__Description of the task__
Reproduce the records word for word, starting with the first line and ending after the line that contains "The 5 series".

__Records__
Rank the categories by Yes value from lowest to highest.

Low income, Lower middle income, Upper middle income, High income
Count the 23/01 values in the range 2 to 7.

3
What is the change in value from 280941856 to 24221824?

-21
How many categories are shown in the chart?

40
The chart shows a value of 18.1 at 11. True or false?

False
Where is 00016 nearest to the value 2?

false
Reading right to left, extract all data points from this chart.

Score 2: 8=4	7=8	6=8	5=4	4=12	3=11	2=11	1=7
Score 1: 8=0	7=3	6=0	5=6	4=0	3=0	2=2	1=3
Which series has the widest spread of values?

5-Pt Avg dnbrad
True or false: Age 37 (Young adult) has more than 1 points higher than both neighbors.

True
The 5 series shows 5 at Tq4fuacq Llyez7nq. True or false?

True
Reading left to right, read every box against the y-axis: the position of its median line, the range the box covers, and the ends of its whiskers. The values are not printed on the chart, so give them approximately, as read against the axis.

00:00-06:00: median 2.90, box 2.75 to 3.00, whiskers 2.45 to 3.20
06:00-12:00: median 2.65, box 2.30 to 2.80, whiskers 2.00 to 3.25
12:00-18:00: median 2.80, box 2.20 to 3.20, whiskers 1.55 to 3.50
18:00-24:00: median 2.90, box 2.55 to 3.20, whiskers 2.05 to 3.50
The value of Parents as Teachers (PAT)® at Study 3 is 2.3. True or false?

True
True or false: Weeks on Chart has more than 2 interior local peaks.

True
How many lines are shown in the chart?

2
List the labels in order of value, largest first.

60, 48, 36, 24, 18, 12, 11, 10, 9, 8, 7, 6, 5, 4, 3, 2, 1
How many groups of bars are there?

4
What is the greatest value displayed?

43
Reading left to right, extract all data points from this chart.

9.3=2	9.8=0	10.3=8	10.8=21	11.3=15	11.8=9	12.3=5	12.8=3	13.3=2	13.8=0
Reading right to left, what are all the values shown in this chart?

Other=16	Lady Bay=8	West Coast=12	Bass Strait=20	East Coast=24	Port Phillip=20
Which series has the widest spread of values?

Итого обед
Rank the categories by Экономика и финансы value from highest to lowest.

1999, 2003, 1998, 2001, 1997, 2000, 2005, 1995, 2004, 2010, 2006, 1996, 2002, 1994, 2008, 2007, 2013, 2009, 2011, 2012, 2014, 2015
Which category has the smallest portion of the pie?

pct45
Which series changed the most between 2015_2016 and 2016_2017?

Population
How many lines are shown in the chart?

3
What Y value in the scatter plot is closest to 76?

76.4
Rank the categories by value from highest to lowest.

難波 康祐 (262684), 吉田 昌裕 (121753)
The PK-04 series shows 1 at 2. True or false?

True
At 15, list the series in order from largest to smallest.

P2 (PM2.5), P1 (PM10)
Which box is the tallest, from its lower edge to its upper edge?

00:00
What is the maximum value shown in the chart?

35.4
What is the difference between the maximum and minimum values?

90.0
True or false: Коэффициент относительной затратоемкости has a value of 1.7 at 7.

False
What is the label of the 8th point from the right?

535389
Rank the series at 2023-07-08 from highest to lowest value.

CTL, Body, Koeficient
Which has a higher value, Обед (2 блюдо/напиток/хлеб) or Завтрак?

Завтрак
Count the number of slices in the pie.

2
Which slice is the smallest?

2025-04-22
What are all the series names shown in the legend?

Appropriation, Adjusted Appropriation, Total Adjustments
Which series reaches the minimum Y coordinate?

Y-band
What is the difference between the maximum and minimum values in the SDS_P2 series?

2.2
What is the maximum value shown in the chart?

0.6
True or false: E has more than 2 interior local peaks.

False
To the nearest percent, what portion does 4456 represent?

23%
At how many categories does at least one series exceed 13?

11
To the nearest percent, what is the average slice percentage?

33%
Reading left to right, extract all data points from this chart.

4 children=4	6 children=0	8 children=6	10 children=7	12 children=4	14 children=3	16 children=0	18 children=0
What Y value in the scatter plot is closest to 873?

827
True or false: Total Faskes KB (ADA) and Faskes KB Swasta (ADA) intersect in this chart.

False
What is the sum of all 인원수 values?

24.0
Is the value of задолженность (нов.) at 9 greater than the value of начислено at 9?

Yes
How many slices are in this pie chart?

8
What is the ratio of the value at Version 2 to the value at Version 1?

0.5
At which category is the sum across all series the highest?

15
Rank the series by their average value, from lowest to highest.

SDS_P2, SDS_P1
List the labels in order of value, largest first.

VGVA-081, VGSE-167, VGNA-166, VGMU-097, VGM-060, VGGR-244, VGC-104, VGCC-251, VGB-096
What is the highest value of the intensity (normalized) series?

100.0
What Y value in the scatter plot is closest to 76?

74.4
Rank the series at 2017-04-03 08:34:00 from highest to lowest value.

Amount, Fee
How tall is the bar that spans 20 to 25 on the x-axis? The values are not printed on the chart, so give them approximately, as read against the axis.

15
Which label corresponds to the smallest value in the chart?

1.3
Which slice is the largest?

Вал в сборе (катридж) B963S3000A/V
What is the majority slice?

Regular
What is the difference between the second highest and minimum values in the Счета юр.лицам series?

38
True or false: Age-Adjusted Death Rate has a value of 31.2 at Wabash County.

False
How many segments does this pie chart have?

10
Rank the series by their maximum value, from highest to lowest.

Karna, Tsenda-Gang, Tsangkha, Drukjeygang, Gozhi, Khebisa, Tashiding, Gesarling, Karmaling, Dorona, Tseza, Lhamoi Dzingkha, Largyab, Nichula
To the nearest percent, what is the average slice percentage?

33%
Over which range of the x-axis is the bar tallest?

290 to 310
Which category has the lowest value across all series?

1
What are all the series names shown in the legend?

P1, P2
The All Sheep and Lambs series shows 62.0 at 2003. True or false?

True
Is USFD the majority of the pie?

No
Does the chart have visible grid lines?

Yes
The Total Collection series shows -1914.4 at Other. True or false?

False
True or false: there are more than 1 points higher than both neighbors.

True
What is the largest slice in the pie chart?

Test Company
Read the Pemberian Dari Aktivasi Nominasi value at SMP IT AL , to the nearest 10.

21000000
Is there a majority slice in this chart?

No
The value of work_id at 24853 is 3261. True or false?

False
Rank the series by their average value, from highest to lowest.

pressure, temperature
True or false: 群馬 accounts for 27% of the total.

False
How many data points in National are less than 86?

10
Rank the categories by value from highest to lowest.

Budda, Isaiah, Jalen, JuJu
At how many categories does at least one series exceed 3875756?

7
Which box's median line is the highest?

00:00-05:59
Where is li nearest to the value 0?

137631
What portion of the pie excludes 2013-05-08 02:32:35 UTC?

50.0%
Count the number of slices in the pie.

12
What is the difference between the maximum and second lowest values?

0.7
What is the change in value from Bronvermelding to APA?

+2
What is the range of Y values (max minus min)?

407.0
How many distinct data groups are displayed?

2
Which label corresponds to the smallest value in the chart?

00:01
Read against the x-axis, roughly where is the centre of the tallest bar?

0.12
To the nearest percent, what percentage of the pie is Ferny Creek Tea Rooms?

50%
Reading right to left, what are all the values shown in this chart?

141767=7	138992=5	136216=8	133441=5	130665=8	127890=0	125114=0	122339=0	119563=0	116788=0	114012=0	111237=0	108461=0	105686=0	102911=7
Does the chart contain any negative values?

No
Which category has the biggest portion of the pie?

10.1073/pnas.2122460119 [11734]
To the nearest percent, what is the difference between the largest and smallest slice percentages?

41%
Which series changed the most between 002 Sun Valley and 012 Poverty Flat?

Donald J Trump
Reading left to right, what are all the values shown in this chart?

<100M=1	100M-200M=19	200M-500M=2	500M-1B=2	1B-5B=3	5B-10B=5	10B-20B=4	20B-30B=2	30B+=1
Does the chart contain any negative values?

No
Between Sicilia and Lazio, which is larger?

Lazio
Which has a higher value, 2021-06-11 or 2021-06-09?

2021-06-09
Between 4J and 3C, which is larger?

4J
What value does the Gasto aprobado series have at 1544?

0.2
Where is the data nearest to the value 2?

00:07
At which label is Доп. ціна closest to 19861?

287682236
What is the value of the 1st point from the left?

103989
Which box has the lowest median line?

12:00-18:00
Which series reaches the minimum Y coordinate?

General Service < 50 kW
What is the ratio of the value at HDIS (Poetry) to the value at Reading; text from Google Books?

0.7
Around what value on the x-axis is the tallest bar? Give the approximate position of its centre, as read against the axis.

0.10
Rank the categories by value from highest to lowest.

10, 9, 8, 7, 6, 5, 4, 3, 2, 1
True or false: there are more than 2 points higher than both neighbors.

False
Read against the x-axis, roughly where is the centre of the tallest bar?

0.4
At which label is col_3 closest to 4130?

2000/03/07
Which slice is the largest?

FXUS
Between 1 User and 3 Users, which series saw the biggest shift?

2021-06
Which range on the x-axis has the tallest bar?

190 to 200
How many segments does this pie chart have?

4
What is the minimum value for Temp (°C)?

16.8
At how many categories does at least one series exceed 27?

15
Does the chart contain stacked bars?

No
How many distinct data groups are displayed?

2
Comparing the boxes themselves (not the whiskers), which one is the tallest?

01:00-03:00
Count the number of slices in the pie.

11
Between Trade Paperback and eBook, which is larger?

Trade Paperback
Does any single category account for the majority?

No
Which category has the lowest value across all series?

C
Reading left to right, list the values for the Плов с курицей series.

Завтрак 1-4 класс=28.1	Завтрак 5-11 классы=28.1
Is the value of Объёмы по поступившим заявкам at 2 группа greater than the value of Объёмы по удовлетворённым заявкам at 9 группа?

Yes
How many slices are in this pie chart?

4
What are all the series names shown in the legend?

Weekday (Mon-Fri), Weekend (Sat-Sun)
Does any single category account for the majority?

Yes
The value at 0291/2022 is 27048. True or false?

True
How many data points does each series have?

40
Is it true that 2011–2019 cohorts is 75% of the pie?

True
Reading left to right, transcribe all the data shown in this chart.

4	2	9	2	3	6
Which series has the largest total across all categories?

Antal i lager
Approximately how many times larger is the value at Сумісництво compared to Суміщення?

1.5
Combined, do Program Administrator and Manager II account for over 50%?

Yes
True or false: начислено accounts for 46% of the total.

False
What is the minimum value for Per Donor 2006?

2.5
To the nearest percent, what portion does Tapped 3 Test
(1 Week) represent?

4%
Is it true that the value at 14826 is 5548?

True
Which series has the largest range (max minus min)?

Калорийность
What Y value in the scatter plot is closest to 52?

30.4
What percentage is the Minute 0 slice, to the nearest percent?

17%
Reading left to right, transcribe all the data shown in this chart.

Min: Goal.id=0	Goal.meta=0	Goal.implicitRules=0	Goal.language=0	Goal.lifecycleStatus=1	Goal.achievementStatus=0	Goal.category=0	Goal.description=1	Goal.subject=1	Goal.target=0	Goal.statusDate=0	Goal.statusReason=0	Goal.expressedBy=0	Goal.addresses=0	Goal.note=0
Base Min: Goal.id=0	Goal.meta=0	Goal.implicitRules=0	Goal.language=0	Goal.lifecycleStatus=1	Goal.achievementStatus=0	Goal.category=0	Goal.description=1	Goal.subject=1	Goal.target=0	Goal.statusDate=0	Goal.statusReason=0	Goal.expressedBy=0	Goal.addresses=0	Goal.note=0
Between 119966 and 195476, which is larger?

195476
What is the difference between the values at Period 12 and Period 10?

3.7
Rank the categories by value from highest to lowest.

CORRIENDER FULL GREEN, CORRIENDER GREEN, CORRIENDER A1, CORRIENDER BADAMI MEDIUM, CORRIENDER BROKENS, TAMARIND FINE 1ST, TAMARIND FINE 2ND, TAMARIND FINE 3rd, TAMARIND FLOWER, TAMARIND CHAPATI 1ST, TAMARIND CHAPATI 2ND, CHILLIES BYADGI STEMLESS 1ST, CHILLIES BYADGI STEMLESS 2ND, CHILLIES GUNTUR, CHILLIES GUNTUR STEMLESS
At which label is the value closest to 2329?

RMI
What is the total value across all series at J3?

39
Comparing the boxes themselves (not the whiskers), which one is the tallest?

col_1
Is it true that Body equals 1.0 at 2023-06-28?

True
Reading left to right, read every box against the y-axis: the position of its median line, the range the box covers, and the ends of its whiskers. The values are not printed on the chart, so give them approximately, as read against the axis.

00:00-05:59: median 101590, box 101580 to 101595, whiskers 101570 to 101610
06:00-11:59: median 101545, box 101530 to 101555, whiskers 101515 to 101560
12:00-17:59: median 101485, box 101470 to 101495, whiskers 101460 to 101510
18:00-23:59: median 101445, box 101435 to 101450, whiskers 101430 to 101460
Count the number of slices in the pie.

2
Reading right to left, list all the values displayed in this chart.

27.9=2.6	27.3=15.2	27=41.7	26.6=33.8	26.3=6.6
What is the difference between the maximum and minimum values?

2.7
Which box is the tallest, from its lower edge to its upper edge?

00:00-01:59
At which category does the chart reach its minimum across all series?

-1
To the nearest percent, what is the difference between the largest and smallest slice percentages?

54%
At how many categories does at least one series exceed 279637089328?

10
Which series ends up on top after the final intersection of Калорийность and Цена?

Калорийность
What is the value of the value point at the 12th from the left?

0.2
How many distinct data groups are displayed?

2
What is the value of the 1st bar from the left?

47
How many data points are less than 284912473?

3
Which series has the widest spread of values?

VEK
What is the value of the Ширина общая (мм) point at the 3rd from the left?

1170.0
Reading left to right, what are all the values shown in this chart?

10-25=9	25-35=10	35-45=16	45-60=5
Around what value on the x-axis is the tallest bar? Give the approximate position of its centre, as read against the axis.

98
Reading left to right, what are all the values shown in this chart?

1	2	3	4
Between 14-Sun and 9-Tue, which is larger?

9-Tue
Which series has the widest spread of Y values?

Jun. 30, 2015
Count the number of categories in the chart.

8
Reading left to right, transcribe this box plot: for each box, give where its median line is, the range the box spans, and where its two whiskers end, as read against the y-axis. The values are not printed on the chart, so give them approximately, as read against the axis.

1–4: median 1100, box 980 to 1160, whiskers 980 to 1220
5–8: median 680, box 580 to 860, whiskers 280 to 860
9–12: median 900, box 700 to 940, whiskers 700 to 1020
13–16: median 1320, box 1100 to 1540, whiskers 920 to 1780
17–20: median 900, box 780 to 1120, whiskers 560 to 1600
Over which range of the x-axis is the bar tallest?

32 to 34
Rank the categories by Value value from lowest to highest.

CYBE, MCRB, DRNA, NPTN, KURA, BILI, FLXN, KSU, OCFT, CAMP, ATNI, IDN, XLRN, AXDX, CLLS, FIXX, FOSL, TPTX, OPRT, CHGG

__Expected answer__
Rank the categories by Yes value from lowest to highest.

Low income, Lower middle income, Upper middle income, High income
Count the 23/01 values in the range 2 to 7.

3
What is the change in value from 280941856 to 24221824?

-21
How many categories are shown in the chart?

40
The chart shows a value of 18.1 at 11. True or false?

False
Where is 00016 nearest to the value 2?

false
Reading right to left, extract all data points from this chart.

Score 2: 8=4	7=8	6=8	5=4	4=12	3=11	2=11	1=7
Score 1: 8=0	7=3	6=0	5=6	4=0	3=0	2=2	1=3
Which series has the widest spread of values?

5-Pt Avg dnbrad
True or false: Age 37 (Young adult) has more than 1 points higher than both neighbors.

True
The 5 series shows 5 at Tq4fuacq Llyez7nq. True or false?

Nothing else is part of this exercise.